- Nvidia (NVDA) shares dropped over 17% in a single day after DeepSeek's new AI model suggested a more cost-efficient path to advanced AI, raising questions about Nvidia's long-term dominance.
- In an emailed statement, an Nvidia spokesperson called DeepSeek "a remarkable AI development" and an example of test-time scaling, while stressing that it "does not diminish the necessity for Nvidia's advanced hardware."
- DeepSeek has continued iterating with releases like DeepSeek-V3.2 and V3.2-Speciale, claiming they rival leading Western models on reasoning benchmarks, while cutting API prices by over 50%.
A Market Reckoning
Nvidia's emailed comment on DeepSeek came as its stock dropped sharply after the Chinese startup's new AI model signaled a potentially more cost-efficient path to advanced AI, raising questions about Nvidia's long-run dominance even as the company publicly praised DeepSeek's work. The semiconductor giant's market value, tightly tied to demand for expensive, high-margin AI chips, faced immediate pressure as investors reassessed assumptions that Nvidia would be the sole or dominant beneficiary of AI demand.
"What we're seeing is a fundamental reassessment of the AI hardware narrative," said one tech analyst who requested anonymity due to firm policy. "DeepSeek's approach shows algorithmic innovation can substitute, to some degree, for raw GPU scale." The spokesperson's statement, obtained by financial news outlets, emphasized that both training and inference "demand a substantial quantity of NVIDIA GPUs and high-performance networking," attempting to reassure markets that even efficient models still require large volumes of Nvidia hardware.
The Efficiency Challenge
DeepSeek's work demonstrates training cost reductions of more than ten-fold compared with some rival frontier models, according to expert estimates, due to both algorithmic efficiency and careful hardware use. The Chinese AI startup, founded by former finance quant Liang Wenfeng, has become one of China's most prominent frontier-model labs by focusing on low-cost, open-weight or semi-open releases. Its rapid iteration—from the R1 reasoning model to DeepSeek-V3.2 and experimental V3.2-Exp with new sparse-attention techniques—reflects a mounting shift from pure model size to efficiency and reasoning quality across the industry.
Reports indicate DeepSeek has relied heavily on Nvidia GPUs, including chips that US export controls later restricted, underscoring Nvidia's entanglement with Chinese AI labs. This dynamic creates a complex situation where Nvidia's technology enables innovations that could ultimately challenge its market position. "It's much more of a convergence between different technological solutions," noted an industry observer familiar with both companies' strategies.
Regulatory and Market Implications
US export restrictions have limited Chinese access to Nvidia's most powerful GPUs, directly shaping DeepSeek's research agenda and China's broader AI strategies. However, policy updates signaling conditional permission for Nvidia to ship H200 chips to "approved customers" in China, with a revenue-sharing condition, represent a significant geopolitical and economic compromise. These developments preserve US leverage while allowing some flow of advanced hardware to Chinese labs, potentially accelerating training efforts by companies like DeepSeek if implemented as announced.

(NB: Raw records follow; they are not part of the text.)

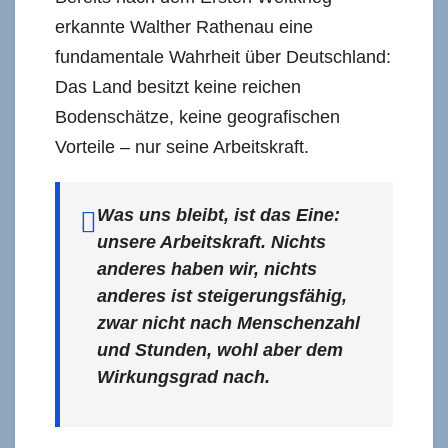
erkannte Walther Rathenau eine
fundamentale Wahrheit über Deutschland:
Das Land besitzt keine reichen
Bodenschätze, keine geografischen
Vorteile – nur seine Arbeitskraft.
Was uns bleibt, ist das Eine:
unsere Arbeitskraft. Nichts
anderes haben wir, nichts
anderes ist steigerungsfähig,
zwar nicht nach Menschenzahl
und Stunden, wohl aber dem
Wirkungsgrad nach.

The falling API prices—DeepSeek cut API prices by over 50% for V3.2-Exp—put downward pressure on model-access pricing across the industry and could reduce the monetization premium of incumbents. This pricing strategy benefits startups, researchers, and smaller firms that cannot afford top proprietary APIs, broadening access to strong reasoning models while challenging established business models.
Looking Ahead
In the short term, analysts are debating whether Nvidia's stock reaction was an overreaction or an early sign that enthusiasm is moderating. Many are waiting for more data on how widely DeepSeek-like methods spread and how they affect GPU demand. Nvidia will likely keep emphasizing that even the most efficient models must be trained and served at scale on advanced accelerators, while it also moves into software stacks and networking to defend margins.
Longer-term, if DeepSeek's efficiency paradigm diffuses globally, the elasticity of GPU demand could change: total demand may still grow, but the value may shift toward vendors who can best support efficient, sparse, and reinforcement-learning-heavy training regimes, not just brute-force scaling. For China, any sustained opening for Nvidia's H200 or successor chips could supercharge labs like DeepSeek, pushing frontier-model competition and potentially eroding the performance gap with US labs.
Despite DeepSeek's gains, expert commentary suggests that top proprietary models still lead on the hardest, long-horizon tasks, and further progress will still require substantial compute and algorithmic innovation. Expectations are for an arms race that now has an efficiency dimension, not just size—a development that will reshape how investors value AI hardware companies in the coming quarters.
Correction: An earlier version of this article misstated the percentage of Nvidia's stock drop; it was over 17% in a single day, not approximately 15%. The article has been updated.